▸ **Passage to read**
- Opening Delimiter -

4. The method of claim 1 further comprising: adding a powder material onto the edge surface; and controlling the laser beam so that at least a portion of the powder material and at least a portion of the melt layer melt together to form the isotropic protective coating.

5. The method of claim 4, the powder material comprising a composition selected to form the isotropic protective coating to have a coefficient of thermal expansion lower than a through thickness coefficient of thermal expansion of the anisotropic ceramic matrix composite material.

6. The method of claim 4, the powder material comprising a composition selected from the group of alumina, zircon, zirconia, crystalline mullite, hafnia, yttrium aluminum garnet, yttria, spinelle and a silicate-based material composition.

7. The method of claim 1 further comprising controlling the laser beam to cause a portion of the melt layer to overlay a lateral surface of the anisotropic ceramic matrix composite material so the isotropic protective coating exerts a compressive force on at least a portion of the anisotropic ceramic matrix composite material when the melt layer is cooled.

8. The method of claim 1 further comprising controlling a laser-assisted thermal spray process to deposit a powder material on a surface of the anisotropic ceramic matrix composite material, the powder material comprising a composition selected to form the isotropic protective coating to have a coefficient of thermal expansion lower than a through thickness coefficient of thermal expansion of the anisotropic ceramic matrix composite material so that a compressive force is created by the isotropic protective coating on at least a portion of the anisotropic ceramic matrix composite material at operational conditions of the high temperature environment.

9. The method of claim 1 further comprising: adding a powder material onto the edge surface prior to the step of controlling a laser beam to melt a portion of the exposed reinforced fiber ends, the powder material comprising a composition selected to form the isotropic protective coating to have a coefficient of thermal expansion lower than a through thickness coefficient of thermal expansion of the anisotropic ceramic matrix composite material; controlling the laser beam so that at least a portion of the powder material and at least a portion of the melt layer melt together to form the isotropic protective coating; and controlling the laser beam to cause a portion of the melt layer to overlay a lateral surface of the anisotropic ceramic matrix composite material adjacent the edge surface so the isotropic protective coating exerts a compressive force on at least a portion of the anisotropic ceramic matrix composite material when the melt layer is cooled.

- Closing Delimiter -

▸ **Entries shown**
- Opening Delimiter -

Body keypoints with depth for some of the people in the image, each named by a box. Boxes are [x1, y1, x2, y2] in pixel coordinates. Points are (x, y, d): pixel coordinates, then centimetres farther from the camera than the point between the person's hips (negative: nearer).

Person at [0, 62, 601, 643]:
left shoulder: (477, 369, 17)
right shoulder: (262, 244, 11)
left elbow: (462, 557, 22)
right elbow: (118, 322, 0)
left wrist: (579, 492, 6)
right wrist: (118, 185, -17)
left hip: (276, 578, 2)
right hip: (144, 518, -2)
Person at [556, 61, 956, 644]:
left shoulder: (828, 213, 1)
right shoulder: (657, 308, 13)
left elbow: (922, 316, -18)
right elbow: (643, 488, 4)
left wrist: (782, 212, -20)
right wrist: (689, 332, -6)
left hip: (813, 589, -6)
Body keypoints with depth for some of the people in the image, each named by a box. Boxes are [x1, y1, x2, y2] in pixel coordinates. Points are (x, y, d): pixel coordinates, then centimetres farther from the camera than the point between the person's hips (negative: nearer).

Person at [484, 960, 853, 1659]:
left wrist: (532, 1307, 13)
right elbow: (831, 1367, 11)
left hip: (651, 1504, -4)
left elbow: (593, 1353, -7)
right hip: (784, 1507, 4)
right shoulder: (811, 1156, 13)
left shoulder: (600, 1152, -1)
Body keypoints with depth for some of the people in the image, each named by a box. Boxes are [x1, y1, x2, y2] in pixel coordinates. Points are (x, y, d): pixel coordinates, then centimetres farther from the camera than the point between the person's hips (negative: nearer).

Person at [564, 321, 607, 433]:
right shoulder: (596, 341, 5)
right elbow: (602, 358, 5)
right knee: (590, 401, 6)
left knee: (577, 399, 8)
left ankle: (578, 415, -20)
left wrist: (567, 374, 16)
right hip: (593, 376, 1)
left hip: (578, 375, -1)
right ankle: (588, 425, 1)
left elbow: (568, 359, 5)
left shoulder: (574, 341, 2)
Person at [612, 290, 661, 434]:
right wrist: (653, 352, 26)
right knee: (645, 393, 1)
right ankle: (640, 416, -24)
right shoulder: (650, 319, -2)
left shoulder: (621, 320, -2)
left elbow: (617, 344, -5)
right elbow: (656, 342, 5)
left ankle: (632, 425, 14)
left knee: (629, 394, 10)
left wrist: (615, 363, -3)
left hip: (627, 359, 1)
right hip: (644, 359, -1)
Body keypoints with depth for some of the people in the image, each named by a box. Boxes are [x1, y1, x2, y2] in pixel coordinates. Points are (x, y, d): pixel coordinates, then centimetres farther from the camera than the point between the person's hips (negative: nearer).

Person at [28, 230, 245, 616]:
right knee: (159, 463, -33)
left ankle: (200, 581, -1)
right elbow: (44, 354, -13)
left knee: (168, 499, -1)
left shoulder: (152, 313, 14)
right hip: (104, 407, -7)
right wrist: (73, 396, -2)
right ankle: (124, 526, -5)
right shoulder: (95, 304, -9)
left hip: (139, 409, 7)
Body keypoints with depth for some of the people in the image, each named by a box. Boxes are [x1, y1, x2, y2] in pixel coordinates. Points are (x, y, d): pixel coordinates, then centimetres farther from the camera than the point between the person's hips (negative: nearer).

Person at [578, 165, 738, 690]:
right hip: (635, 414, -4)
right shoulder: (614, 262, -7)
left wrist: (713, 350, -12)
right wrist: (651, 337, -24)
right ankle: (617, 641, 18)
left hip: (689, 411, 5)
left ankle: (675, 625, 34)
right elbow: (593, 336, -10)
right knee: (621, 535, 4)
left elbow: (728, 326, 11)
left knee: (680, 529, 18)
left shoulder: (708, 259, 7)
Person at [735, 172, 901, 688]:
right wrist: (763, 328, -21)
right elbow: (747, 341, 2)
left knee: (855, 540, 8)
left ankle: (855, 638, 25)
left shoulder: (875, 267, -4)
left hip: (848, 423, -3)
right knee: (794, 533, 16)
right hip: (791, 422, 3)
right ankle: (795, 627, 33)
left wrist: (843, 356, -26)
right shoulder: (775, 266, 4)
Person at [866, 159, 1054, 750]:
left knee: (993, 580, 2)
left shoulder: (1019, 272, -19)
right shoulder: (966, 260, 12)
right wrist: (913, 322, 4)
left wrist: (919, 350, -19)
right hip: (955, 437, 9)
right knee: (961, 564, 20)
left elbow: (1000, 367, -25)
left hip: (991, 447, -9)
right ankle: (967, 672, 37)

- Closing Delimiter -

▸ **Task requirements**
1. Transcribe the portion of the patent claims that opens with the words containing "4. The method" and closes with "matrix composite material.".
2. Summarize the patent claims in two sentences.
The items are separate material from the patent claims.

▸ **Solutions below**
1.
4. The method of claim 1 further comprising: adding a powder material onto the edge surface; and controlling the laser beam so that at least a portion of the powder material and at least a portion of the melt layer melt together to form the isotropic protective coating.

5. The method of claim 4, the powder material comprising a composition selected to form the isotropic protective coating to have a coefficient of thermal expansion lower than a through thickness coefficient of thermal expansion of the anisotropic ceramic matrix composite material.

2. The claims describe a method in which a laser beam is controlled so that a powder material added onto an edge surface melts together with a melt layer to form an isotropic protective coating on an anisotropic ceramic matrix composite material. The powder can be selected from materials such as alumina, zirconia, or yttria to give the coating a coefficient of thermal expansion lower than the composite's through-thickness value, and the melt layer can be made to overlay a lateral surface so the coating exerts a compressive force on the composite when cooled.